Calvin H. Knowlton, BS Pharm, MDiv, PhD, has been named this year’s Remington Honor Medal award winner. He will be recognized next month at the American Pharmacists Association (APhA) annual meeting and exposition in San Diego.
Knowlton, known for his “out-of-the-box” thinking, was nominated by a colleague for the development of a practice model for hospice patients. He founded Hospice Pharmacia/excelleRx, a medication management and distribution company that specializes in palliative care, about 20 years ago.

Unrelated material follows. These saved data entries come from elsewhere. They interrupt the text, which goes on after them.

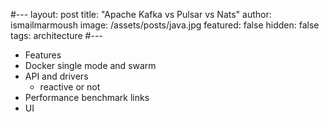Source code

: #---
layout: post
title:  "Apache Kafka vs Pulsar vs Nats"
author: ismailmarmoush
image: /assets/posts/java.jpg
featured: false
hidden: false
tags: architecture
#---

* Features
* Docker single mode and swarm
* API and drivers
  * reactive or not
* Performance benchmark links
* UI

“In this practice model, pharmacists work in a transdisciplinary environment with nurses, physicians, and other hospice and palliative care practitioners to select drug therapies that optimize clinical, humanistic, and economic outcomes,” stated one of his colleagues. “His efforts single-handedly elevated the level of prescribing practices for these incredibly complex patients.”

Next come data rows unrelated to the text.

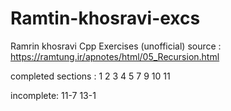 # Ramtin-khosravi-excs
Ramrin khosravi Cpp Exercises (unofficial)
source : https://ramtung.ir/apnotes/html/05_Recursion.html

completed sections : 
1
2
3
4
5
7
9
10
11


incomplete: 
11-7 
13-1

See also: Last year’s Remington award winner
Another colleague nominated Knowlton based on his passion to advance the role of the pharmacist in optimizing care for vulnerable patients, such as the elderly. Knowlton took medication management to new heights with the PACE (Programs of All-inclusive Care of the Elderly) model of care and CareKinesis, a company he founded in 2009 to promote medication safety and the application of the science of personalized medicine.

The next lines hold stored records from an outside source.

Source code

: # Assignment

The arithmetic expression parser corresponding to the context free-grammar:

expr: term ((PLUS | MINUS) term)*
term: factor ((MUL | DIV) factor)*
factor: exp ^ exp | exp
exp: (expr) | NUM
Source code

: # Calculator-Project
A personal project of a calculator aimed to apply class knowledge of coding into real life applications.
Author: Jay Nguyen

“Starting with this extremely high-risk group [PACE enrollees], he is a man on a mission to make a measurable impact on the abysmal epidemic of iatrogenesis in the US (third leading cause of death), of which a larger proportion is due to medications. Accomplishing this mission elevates pharmacy as not only a major player in reducing medication misadventures, but also the player with the best tools to do the job,” his colleague wrote.
Knowlton is the founder and CEO of Tabula Rasa Healthcare, the parent company of CareKinesis, the tenth company he has founded over his career. He was also named the 2003 and 2013 Ernst and Young Entrepreneur of the Year in the Greater Philadelphia area. He has served as president of the American College of Apothecaries, APhA, and the American Pharmacists Association Foundation.
He earned his pharmacy degree from Temple University, his Doctor of Divinity degree from Princeton Theological Seminary, and his PhD in pharmacoeconomics from the University of Maryland.